Article
A successful engineer and military man, Bruce Stafford made a midlife change that fulfilled an improbable dream.
To mark the end of their first year at the Oklahoma State University College of Osteopathic Medicine, Bruce Stafford and some of his classmates assembled at a local Tulsa bar and exchanged a series of gag awards.
Stafford received his for his work that year, 1996, as class sergeant-at-arms, a role that came naturally to the former military man. "Good morning!" he would exclaim to his fellow students every time a lecture was about to begin. If that didn't establish the proper order, he would turn up the decibel level and shout, "Children!"

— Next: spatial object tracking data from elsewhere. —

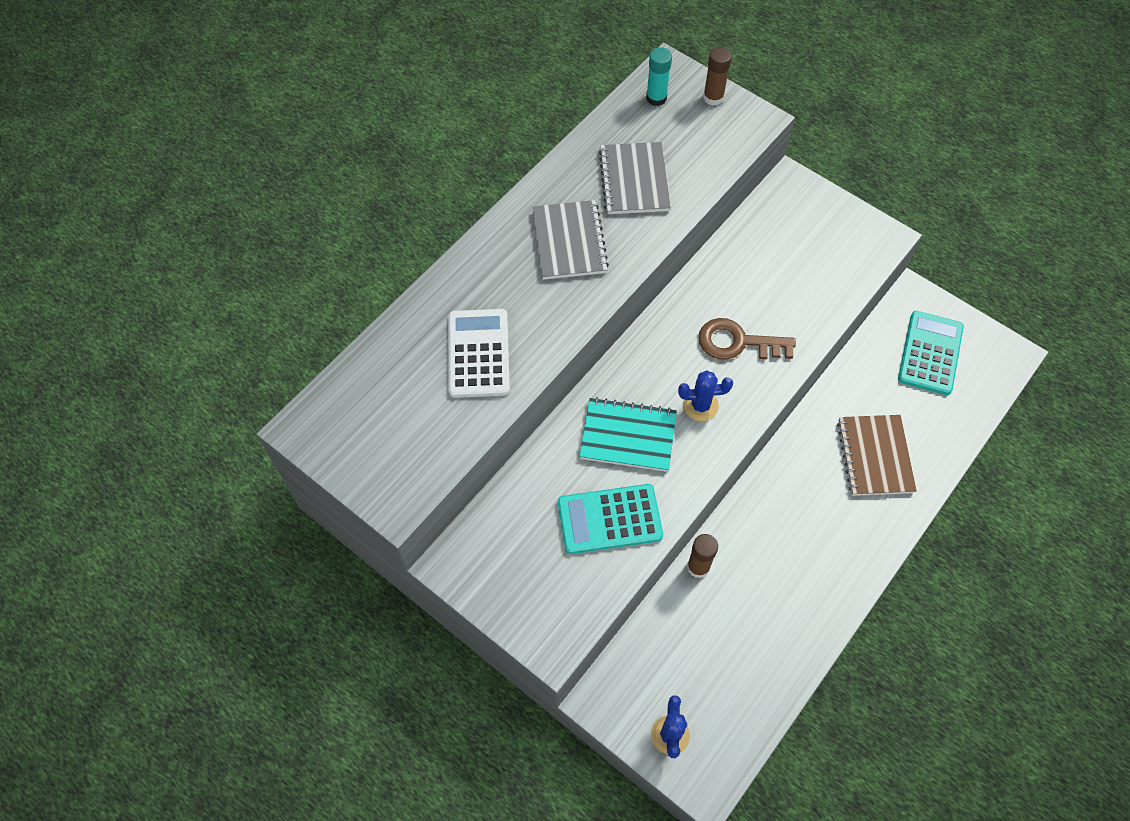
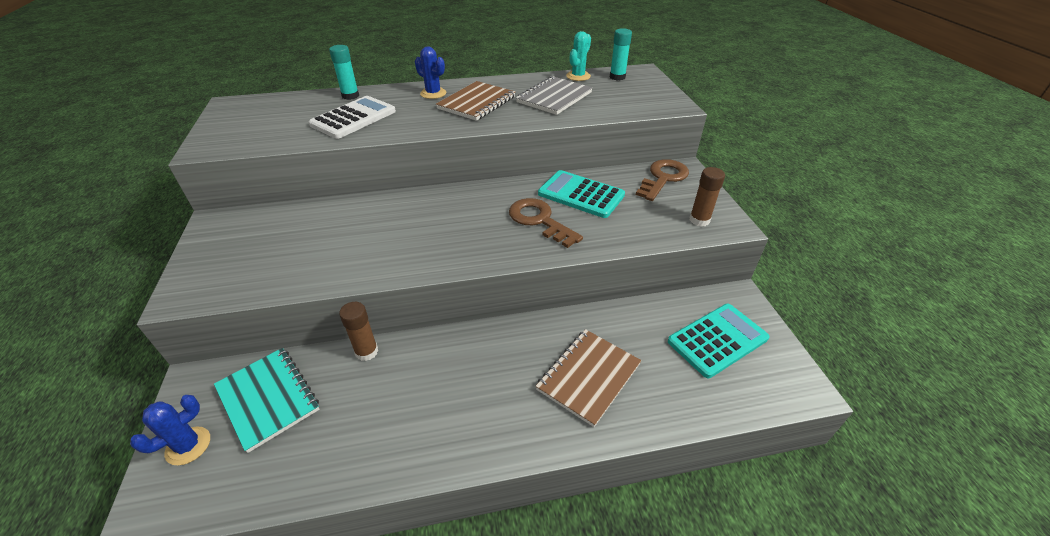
camera: 40 degrees right, 20 degrees down
grey notebook [532,200,609,280] -> brown notebook [436,81,516,121]
turquoise calculator [558,484,663,554] -> turquoise calculator moved to [538,170,625,218]
turquoise notebook [579,397,677,472] -> turquoise notebook moved to [214,348,320,453]
blue cactus [678,370,733,421] -> blue cactus moved to [415,46,446,99]
brown glue stick [703,47,732,106] -> brown glue stick moved to [689,167,725,227]
none -> turquoise glue stick [329,45,359,100]
none -> turquoise cactus [566,31,591,81]
none -> brown key [636,159,689,201]

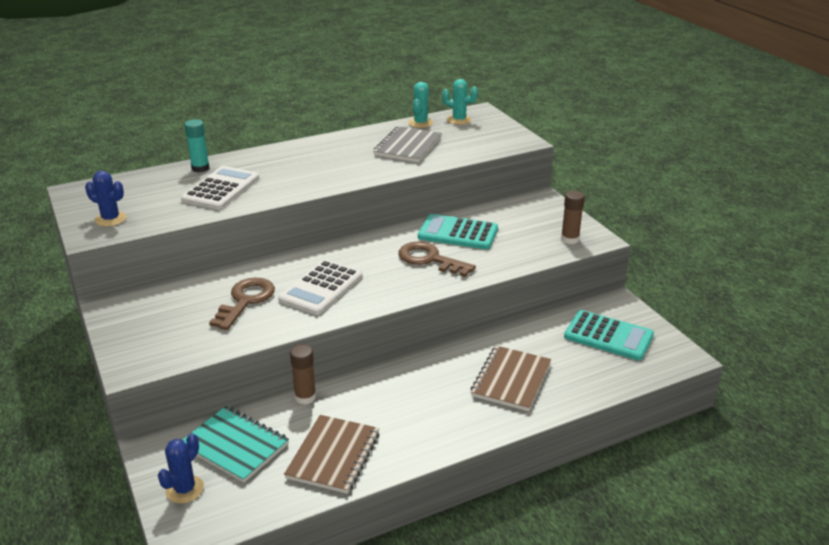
camera: 15 degrees left, 10 degrees down
blue cactus [415,46,446,99] -> blue cactus moved to [85,171,127,227]
brown notebook [436,81,516,121] -> brown notebook moved to [284,415,379,494]
turquoise glue stick [610,28,632,80] -> turquoise cactus [442,79,478,125]
brown key [636,159,689,201] -> brown key moved to [209,278,275,330]
turquoise calculator [668,304,770,378] -> turquoise calculator turned 75 degrees clockwise [564,310,654,360]
none -> white calculator [278,260,362,315]

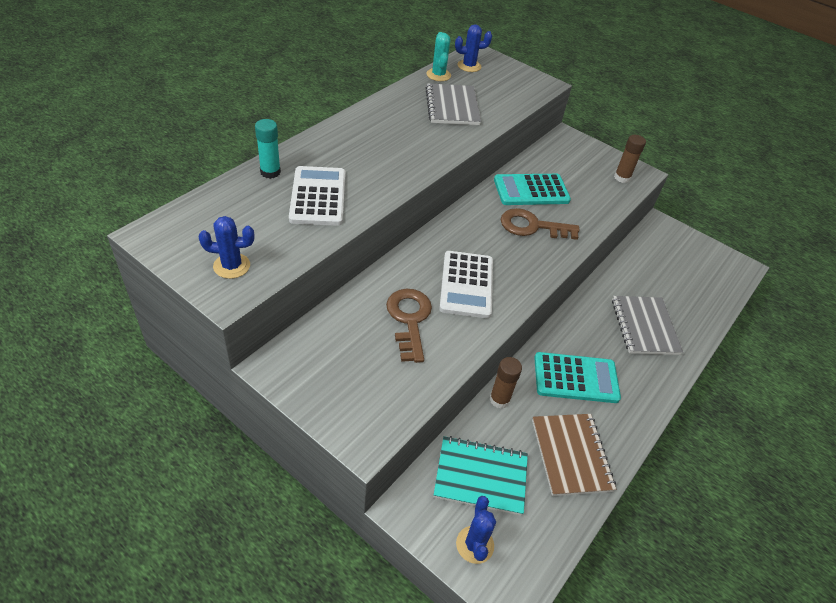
camera: 30 degrees left, 15 degrees up
turquoise cactus [442,79,478,125] -> blue cactus [455,24,492,72]
brown notebook [471,346,551,411] -> grey notebook [612,296,683,355]
turquoise calculator [564,310,654,360] -> turquoise calculator moved to [534,352,621,403]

The role of paterfamilias also came easily to Stafford, who was more than 25 years older than many of his fellow students. Indeed, at 48, he'd already had a successful career as an electrical engineer with AT&T, as well as a second career in the US Army Reserve and the Army National Guard. But, as satisfying as his engineering career had been (unfortunately, he couldn't say the same for all of his military service), he wanted something different.
That idea had crystallized for him several years earlier, on a trip to Honduras with the Army National Guard. Led by a PA, a group of the guardsmen traveled to a remote village in the southern mountains. A long line of people greeted them, eager to see the PA, whom they regarded as the American "el médico." Stafford assisted in administering worm medicine. "I was heartbroken at the circumstances of the people I saw in that village," he wrote in an autobiographical essay that he's posted on the Internet.
He then described how, several hours later, an 18-year-old girl with a cleft palate so disfiguring that she couldn't eat solid food showed up with her family. When she looked at Stafford, he wrote, he heard "a spiritual voice saying, 'I have a new job for you.' "
With some encouragement from his alma mater, the University of Oklahoma, Stafford began a self-directed premed program, taking all the physical science courses that he'd never had time for as an undergraduate engineering student.
But by the time he was ready to apply, the university's college of medicine didn't take his application seriously. "They probably thought I was having some kind of midlife crisis and would never really follow through on things," he says, looking back.
The OSU College of Osteopathic Medicine, however, thought otherwise. Stafford was delighted, albeit realistic: "I didn't expect to be any kind of academic star. Heck, I was competing with 20-year-old kids. I just wanted to make it through and get to where I wanted to be."
In 2000, at the age of 52, with a wife and two grown daughters, Stafford graduated from medical school. Four years later, after completing his residency in family medicine at the University of Oklahoma, he opened a solo practice in Choctaw, OK, a small city 25 minutes or so east of Oklahoma City.
A love for kids-and empathy for what ails his seniors
In the two years since, Stafford's practice has grown rapidly. Roughly 80 percent of his patients are covered by Medicaid, and 70 percent of those are children, which is fine with Stafford. "I just love kids," he says.
The non-Medicaid portion of his practice is divided almost equally between Medicare patients and those covered by commercial and other plans, including TRICARE, the military health system run by the US Department of Defense. (Tinker Air Force Base is located just east of Oklahoma City.)